The company, which was set up by Hewitt and Dermot Lavery in 1988, is also on the point of acquiring rights to a book that centres around jazz music and the First World War that has “no connection to Northern Ireland in terms of subject matter”.

“We are becoming increasingly internationally focused,” adds Hewitt.

There has also been a recent swathe of high-end TV dramas shooting in Northern Ireland, including Belfast-set BBC series The Fall, which has just filmed a second series in the city, and hit BBC police drama Line Of Duty, as well as London-based Mammoth Screen’s PG Wodehouse period drama Blandings, which returned to shoot a second series at Crom Castle in County Fermanagh in November. Blandings is the third Northern Ireland-based production for Mammoth Screen, which set up an office in Belfast in 2009.
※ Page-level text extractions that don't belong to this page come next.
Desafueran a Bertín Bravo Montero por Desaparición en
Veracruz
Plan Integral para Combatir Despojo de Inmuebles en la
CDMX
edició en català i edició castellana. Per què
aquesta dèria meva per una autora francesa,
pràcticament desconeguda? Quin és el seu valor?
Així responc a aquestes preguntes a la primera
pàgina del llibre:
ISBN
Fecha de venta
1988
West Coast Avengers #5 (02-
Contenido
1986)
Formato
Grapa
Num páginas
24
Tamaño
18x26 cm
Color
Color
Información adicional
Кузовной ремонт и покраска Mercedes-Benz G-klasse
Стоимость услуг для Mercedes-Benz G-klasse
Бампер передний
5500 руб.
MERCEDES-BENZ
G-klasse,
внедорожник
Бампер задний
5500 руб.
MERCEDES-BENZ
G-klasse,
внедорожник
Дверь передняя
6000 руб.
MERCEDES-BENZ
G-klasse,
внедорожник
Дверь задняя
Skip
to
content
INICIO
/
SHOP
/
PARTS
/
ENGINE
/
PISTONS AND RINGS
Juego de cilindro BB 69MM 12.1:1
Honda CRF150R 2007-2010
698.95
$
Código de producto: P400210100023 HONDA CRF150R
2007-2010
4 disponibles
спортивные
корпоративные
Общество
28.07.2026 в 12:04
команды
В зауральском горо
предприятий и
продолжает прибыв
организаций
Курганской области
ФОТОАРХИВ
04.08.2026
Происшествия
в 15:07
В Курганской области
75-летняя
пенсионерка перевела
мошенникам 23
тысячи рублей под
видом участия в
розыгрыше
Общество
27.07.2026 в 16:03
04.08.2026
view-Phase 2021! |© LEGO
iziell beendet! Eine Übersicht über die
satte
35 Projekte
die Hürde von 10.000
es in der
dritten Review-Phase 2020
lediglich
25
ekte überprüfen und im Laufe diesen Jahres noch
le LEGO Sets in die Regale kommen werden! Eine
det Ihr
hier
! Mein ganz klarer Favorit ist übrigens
Meanwhile, the territory continues to attract interest from large-scale US TV productions following the introduction of the UK’s high-end TV tax credit, which was, according to Huffam, “largely driven by the Game Of Thrones model”.

“Westminster took the lead from here and there is a reason why Northern Ireland has the most successful screen industry outside London — because they were the first across the finishing line,” he says.

With the global hit Game Of Thrones already confirmed to shoot season five in Belfast, it is only a matter of time before more productions come rolling into town. The question now is, can Northern Ireland keep up?

Huffam thinks so: “There is still a great enthusiasm for the film industry here and a great energy. The infrastructure is growing all the time but there is still plenty of room to get bigger.”